Después de veinte años, volvió a la casa donde había transcurrido toda su infancia. Se detuvo frente a ella, extasiada, contemplándola con los ojos llenos de pasado. Sus padres habían muerto hacía poco y sus hermanos, que ahora vivían en el extranjero, no pudieron regresar. A ella le tocaba enfrentar sola lo que quedaba.
La recordaba diferente, con pequeños jardines en flor, una verja baja de hierro y un amplio patio donde reían, corrían, vivían juntos.
Ahora, la casa le parecía extraña, casi irreconocible. Había algo en su presencia que la inquietaba, como si estuviera viva y molesta por su regreso. Cada vez que la miraba con atención, la casa mutaba, como si quisiera engañar a sus ojos. Cuando desviaba la mirada, se vestía de modernidad, con líneas rectas y ventanas limpias. Pero al mirarla de frente, se arrugaba como un rostro viejo, de madera gastada y tejas vencidas. Era como si jugara con su memoria o intentara borrarla.
Se armó de valor, apretó la vieja llave entre los dedos, la misma que había guardado por años como un amuleto y subió los tres escalones que llevaban a la puerta principal. El corazón le latía con fuerza. Alzó la mano, encajó la llave en la cerradura y entonces, algo insólito ocurrió.
La cerradura gimió, como si se resistiera al contacto. La madera crujió con un quejido profundo, casi humano, y la puerta se encogió levemente, ajustándose a sí misma como si se replegara hacia adentro. El pestillo no giró. La puerta no cedió. No la dejó pasar.

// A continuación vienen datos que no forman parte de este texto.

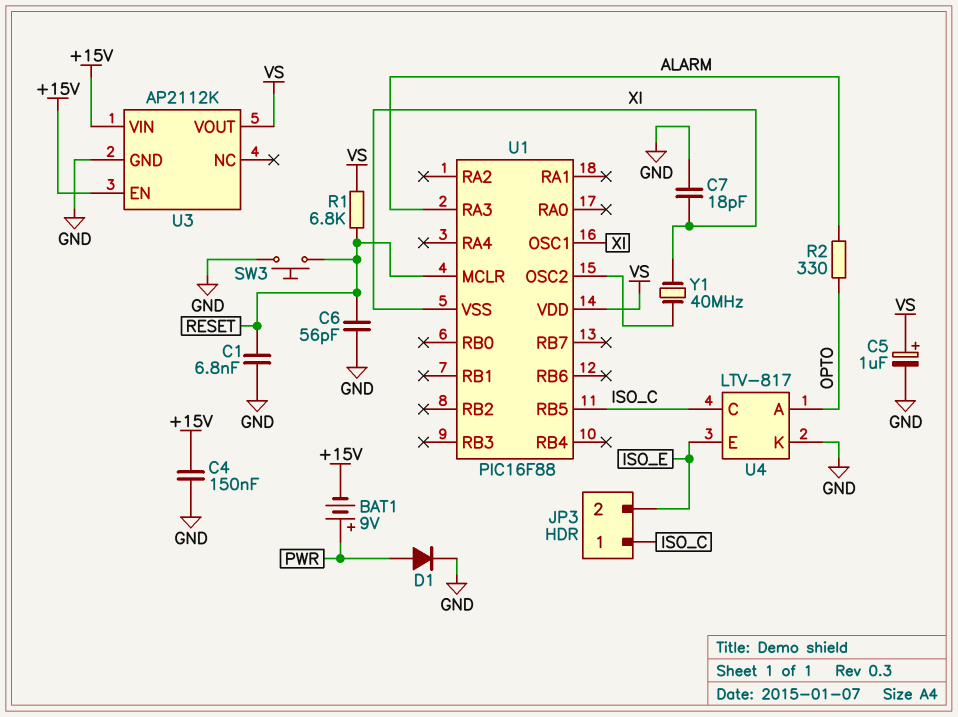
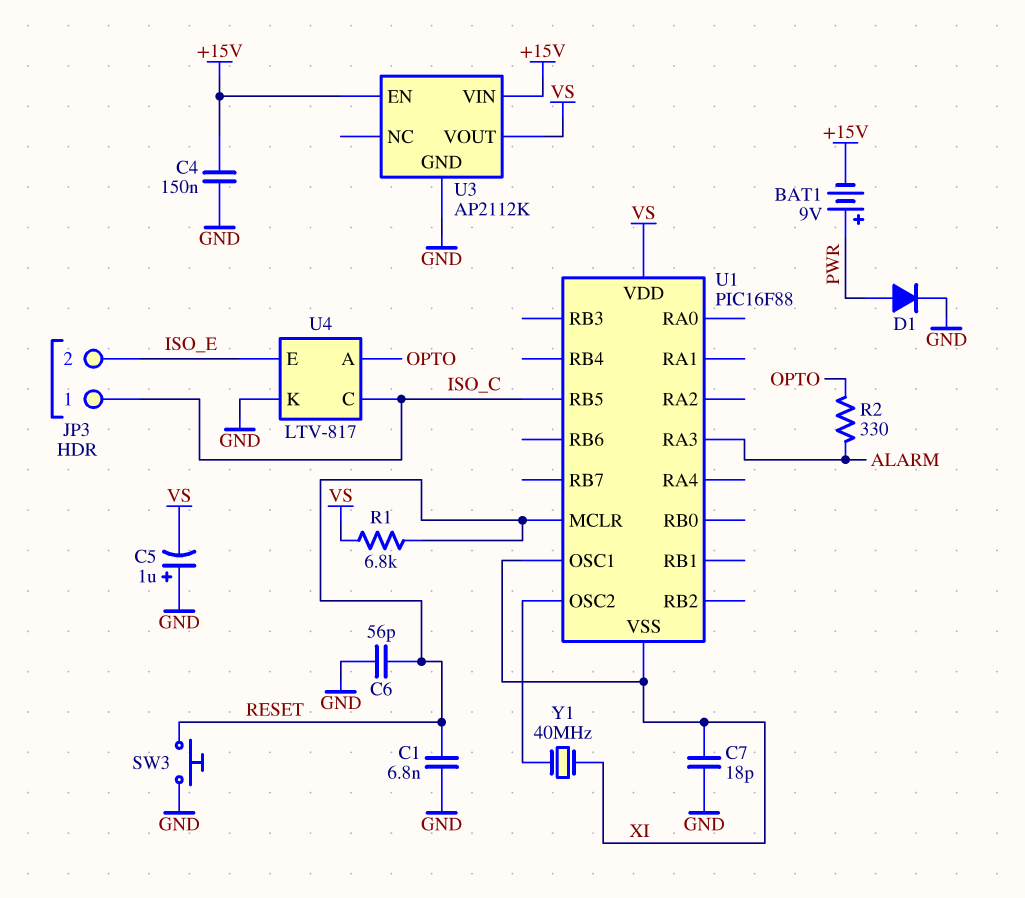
C5: 1uF (plus VS, minus GND) -> 1uF (plus GND, minus VS)

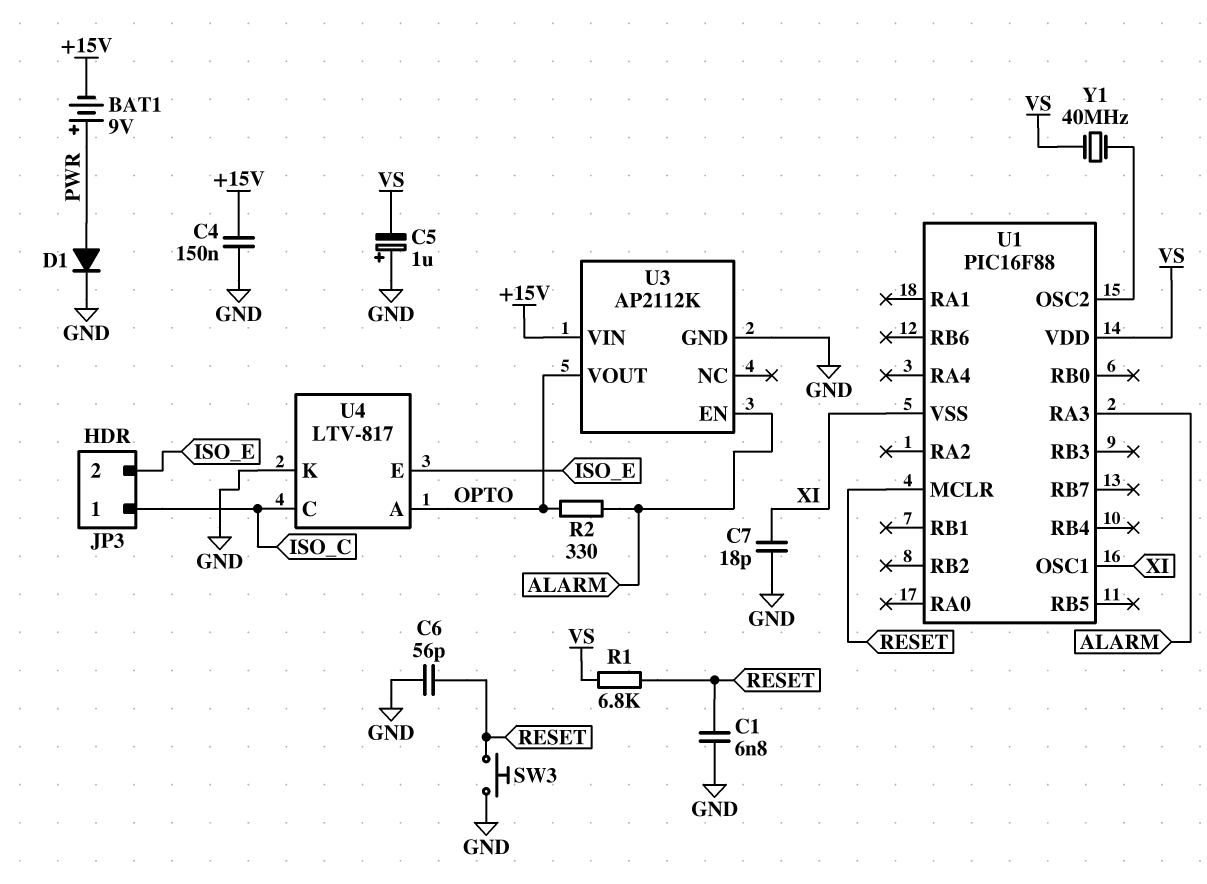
U1 pin RB5: ISO_C -> none
U3 pin EN: +15V -> ALARM
U3 pin VOUT: VS -> OPTO
Y1: 40MHz (U1/OSC2, XI) -> 40MHz (U1/OSC2, VS)

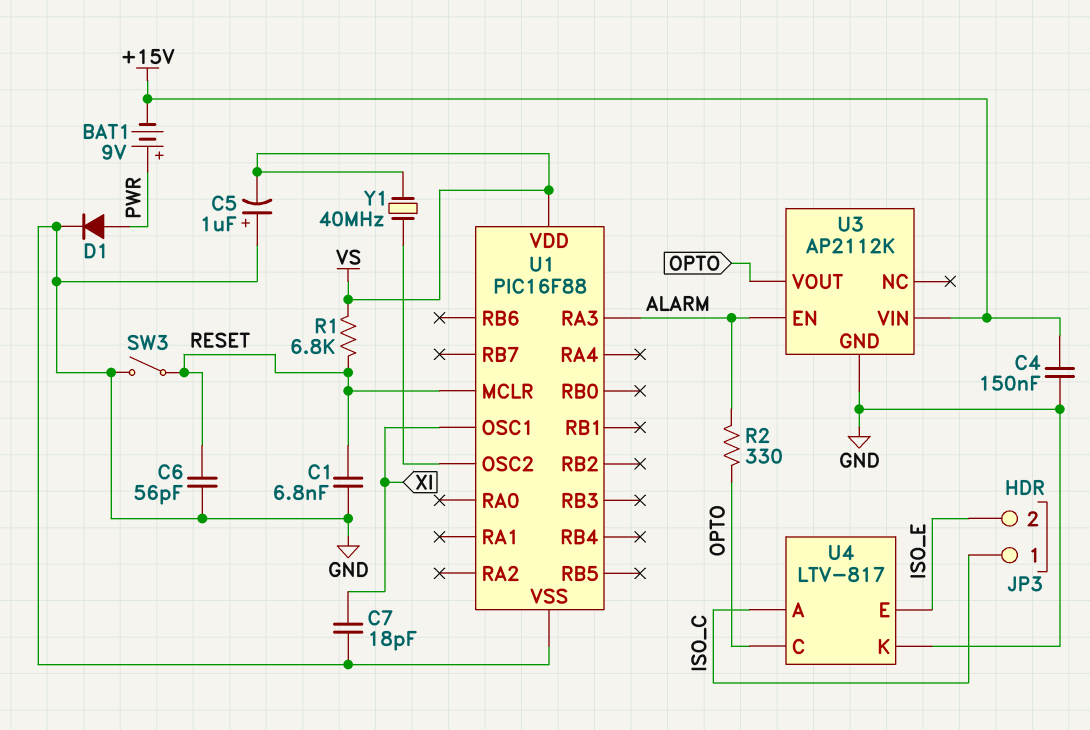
SW3: button (GND, RESET) -> switch (GND, RESET)
U1 pin VSS: XI -> GND
U4 pin A: OPTO -> ISO_C
U4 pin C: ISO_C -> OPTO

Extendió la mano para tocar la madera, pero la superficie estaba helada, como si la fiebre se le hubiera congelado por dentro. Un temblor leve recorrió sus dedos. No era solo resistencia, era una defensa. Como si la casa, herida en lo más profundo, hubiera creado una coraza para protegerse.
Y entonces lo comprendió. La casa no la rechazaba por olvido, sino por algo más hondo. La reconocía y temblaba, como si su presencia despertara algo enterrado, algo que prefería seguir dormido. Aquella casa guardaba memoria, y al parecer, no todas eran felices. Ahora le tocaba desenterrar la verdad, si es que la casa, o aquello que aún la habitaba, se lo permitía.
Dorys Rueda, Cuentos de sueños y sombras, 2025.